14. Condoms could be talked about, but not shown
In the season four episode "Time Keeps on Slippin'," the gang decided to bury a time capsule. Ron, being the ladies' man he is, offered to put in a condom. Everyone’s eyerolls aside, this was a big deal considering safe sex was an even hotter topic at that time. The episode was all about sexual responsibility. Even though Ron talked about a condom, no condom was actually shown on camera. During an episode of Oprah: Where They Now?Allen said they weren't allowed to show condoms – even in the package. The risky content (by '90s standards) of this and the HIV episode even lost them some advertisers.

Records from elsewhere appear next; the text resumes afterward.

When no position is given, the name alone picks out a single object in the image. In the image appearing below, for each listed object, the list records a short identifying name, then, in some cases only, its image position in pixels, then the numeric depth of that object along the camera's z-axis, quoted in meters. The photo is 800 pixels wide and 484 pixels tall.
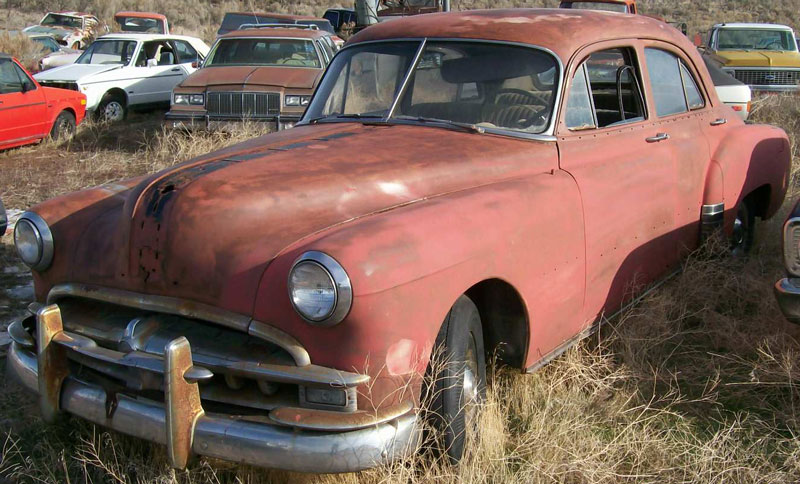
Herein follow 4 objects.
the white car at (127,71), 13.20
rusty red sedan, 2.79
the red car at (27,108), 10.60
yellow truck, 13.38
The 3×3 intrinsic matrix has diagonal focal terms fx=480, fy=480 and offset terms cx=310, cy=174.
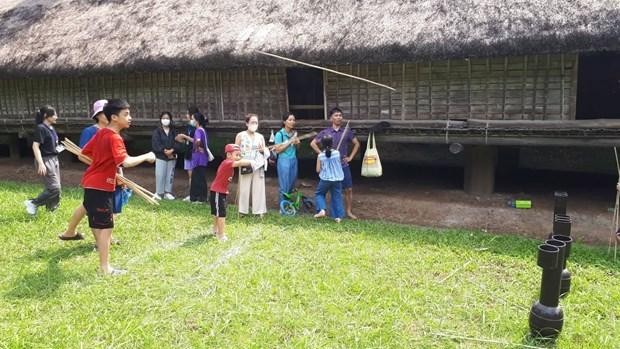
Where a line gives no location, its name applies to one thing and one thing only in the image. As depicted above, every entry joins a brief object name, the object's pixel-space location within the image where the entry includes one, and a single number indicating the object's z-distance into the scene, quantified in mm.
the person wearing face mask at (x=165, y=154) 9055
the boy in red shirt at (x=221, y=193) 6238
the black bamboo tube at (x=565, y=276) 4445
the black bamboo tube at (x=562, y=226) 4789
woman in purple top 8422
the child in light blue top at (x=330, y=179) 7250
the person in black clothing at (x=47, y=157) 6988
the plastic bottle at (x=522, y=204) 7742
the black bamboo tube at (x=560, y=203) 5230
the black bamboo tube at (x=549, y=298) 3598
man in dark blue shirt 7598
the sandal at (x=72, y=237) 5988
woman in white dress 7434
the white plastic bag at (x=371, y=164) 7617
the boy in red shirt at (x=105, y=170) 4848
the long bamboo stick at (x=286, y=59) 8094
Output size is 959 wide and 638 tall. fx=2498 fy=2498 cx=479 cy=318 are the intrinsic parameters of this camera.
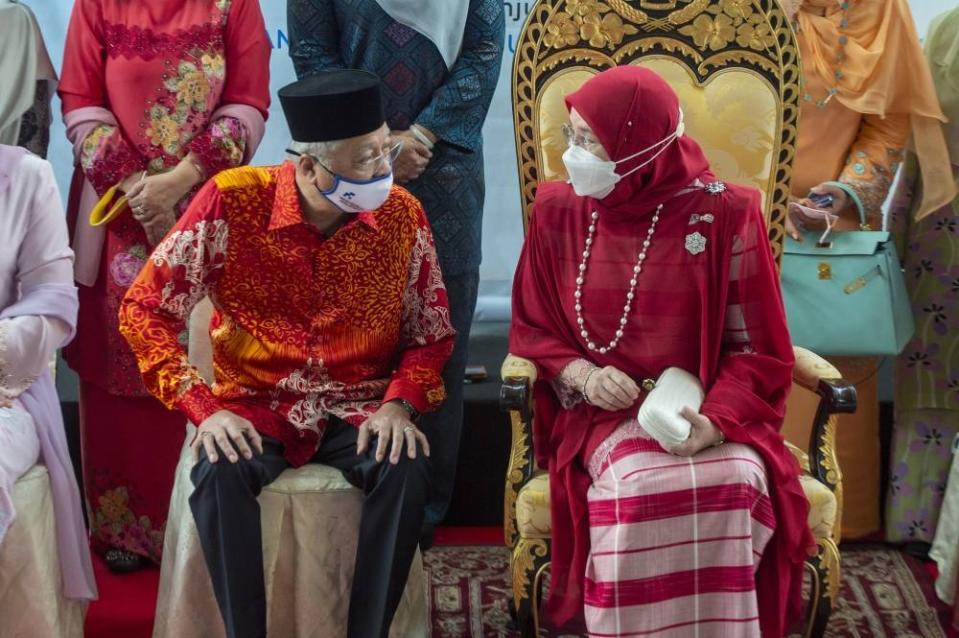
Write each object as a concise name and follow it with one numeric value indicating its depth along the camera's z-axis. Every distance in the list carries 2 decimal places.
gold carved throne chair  5.84
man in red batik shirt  5.01
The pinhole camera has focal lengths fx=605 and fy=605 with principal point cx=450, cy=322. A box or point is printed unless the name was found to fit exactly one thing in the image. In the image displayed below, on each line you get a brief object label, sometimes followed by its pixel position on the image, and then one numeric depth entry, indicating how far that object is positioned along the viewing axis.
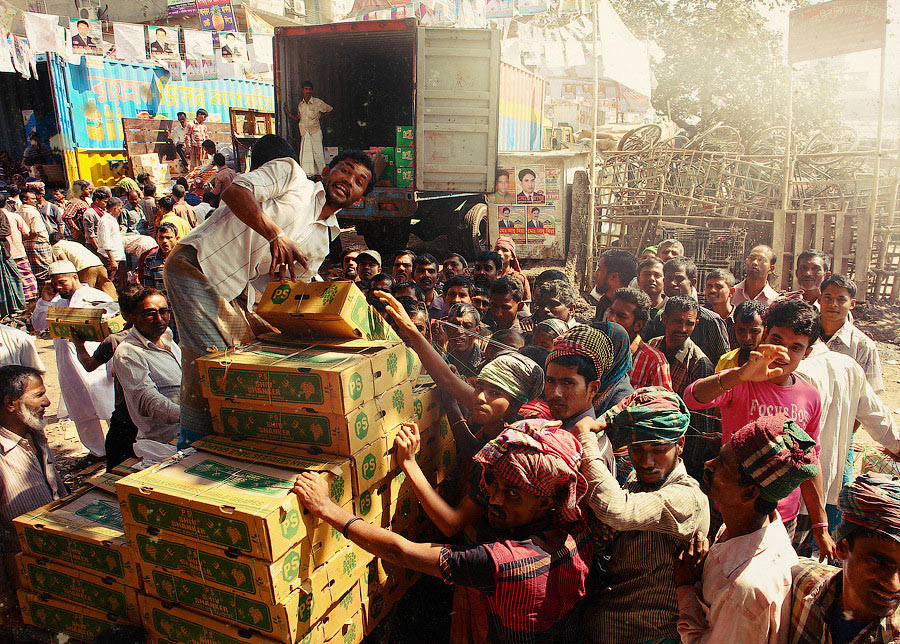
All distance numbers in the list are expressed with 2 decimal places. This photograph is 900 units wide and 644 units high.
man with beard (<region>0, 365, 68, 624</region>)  2.60
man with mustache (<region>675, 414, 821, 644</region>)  1.59
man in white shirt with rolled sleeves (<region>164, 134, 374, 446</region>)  2.53
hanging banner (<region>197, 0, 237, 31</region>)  22.66
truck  8.27
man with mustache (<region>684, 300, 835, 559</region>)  2.39
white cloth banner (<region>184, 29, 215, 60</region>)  18.33
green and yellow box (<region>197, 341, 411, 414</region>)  2.06
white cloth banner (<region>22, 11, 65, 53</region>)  14.03
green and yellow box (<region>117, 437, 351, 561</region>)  1.81
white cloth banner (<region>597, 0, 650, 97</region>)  8.68
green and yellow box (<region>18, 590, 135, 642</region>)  2.32
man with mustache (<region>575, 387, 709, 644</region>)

15. The show definitely pushed the envelope when it came to talking about racism
After almost 30 years, the race-centric episodes of A Different World remain relevant today. Sure, by today's standards, the way producers executed the stories could be considered heavy handed, but they still got a story across that easily could be applied to today's headlines. In "Cats in the Cradle," Dwayne and Ron go head-to-head with a band of white dudes (led by Dean Cain) after an exchange of racist comments. Problems arose when Kim dated Freddie's white cousin in the episode "Ms. Understanding." And then there was "Mammy Dearest," in which they took on how the mammy archetype has harmed and helped the black culture. And then there was a two-part episode directed by Allen, "Honeymoon in L.A.," in which Dwayne and Whitley's post-wedding California vacation happens to coincide with the Rodney King verdict and ensuing riots. The two are stuck in the city amidst the fires, violence and looters (two of whom, by the way, are played by Roseanne and Tom Arnold).

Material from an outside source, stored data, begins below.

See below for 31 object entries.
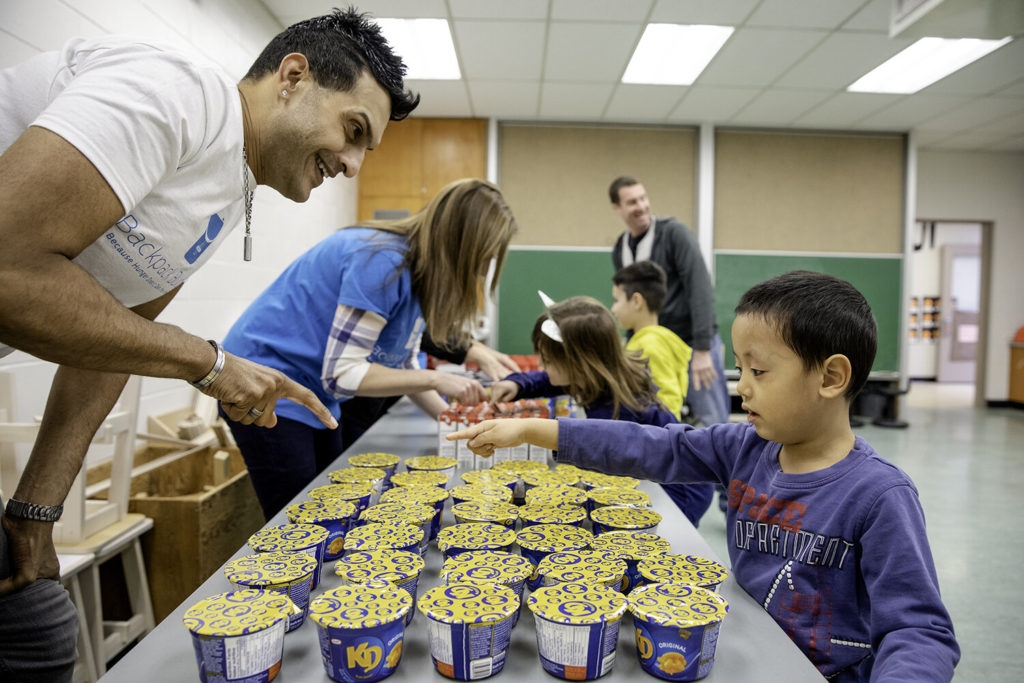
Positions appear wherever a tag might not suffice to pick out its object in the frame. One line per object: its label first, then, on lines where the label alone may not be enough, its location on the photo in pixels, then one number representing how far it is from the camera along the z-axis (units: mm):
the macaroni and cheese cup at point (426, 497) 1150
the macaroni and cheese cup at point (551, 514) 1089
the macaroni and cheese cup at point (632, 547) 921
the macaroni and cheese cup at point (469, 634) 703
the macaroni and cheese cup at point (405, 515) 1043
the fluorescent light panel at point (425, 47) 4223
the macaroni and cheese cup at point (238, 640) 675
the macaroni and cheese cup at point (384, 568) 839
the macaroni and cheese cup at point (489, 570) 837
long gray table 719
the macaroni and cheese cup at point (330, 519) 1015
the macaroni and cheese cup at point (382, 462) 1383
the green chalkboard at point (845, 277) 6273
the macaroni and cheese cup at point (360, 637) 693
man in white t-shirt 673
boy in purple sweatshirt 811
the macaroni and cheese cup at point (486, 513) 1081
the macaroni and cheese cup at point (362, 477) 1253
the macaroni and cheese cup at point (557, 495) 1181
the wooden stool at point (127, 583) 1811
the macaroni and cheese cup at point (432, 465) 1409
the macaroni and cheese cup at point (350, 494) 1136
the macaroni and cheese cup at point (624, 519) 1063
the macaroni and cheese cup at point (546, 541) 967
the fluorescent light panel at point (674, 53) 4281
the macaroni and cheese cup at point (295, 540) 929
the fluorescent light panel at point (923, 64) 4477
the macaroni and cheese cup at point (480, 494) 1188
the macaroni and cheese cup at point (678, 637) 711
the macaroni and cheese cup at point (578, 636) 710
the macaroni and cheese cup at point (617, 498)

Out of all the social and civic-minded topics, the one that A Different World never tackled was homosexuality. (Maybe we shouldn't be so surprised -- the TV version of Fame also made one of the original film's main characters straight.) The closest they ever got to a homosexual character was a maybe/maybe not gay character named Cougar in the episode "Wild Child." She was a drifter who wore a camouflage jacket with a yellow equal sign patch -- similar to the logo for the Human Rights Campaign, an LGBT advocacy group formed in 1980. If she wasn't gay, she certainly was presented as an ally.
17. Remember that one time Debbie Allen teased us with a possible reboot?
After a healthy binge watch of A Different World, it's clear the show was an uplifting and positive sitcom of its time. It celebrated culture and taught acceptance in a cool way that no show has accomplished since. Sure, the final season was a bit questionable, but what show doesn't suffer from a little senioritis? That said, when Allen took to Twitter last year to say that they might reboot the show, fans went wild. Given that Cosby's other upcoming projects were all stalled or shelved following the widespread accusations against him, this might be more of a fantasy than a dream deferred. But we'll keep re-watching and hoping to see the halls of Hillman once again.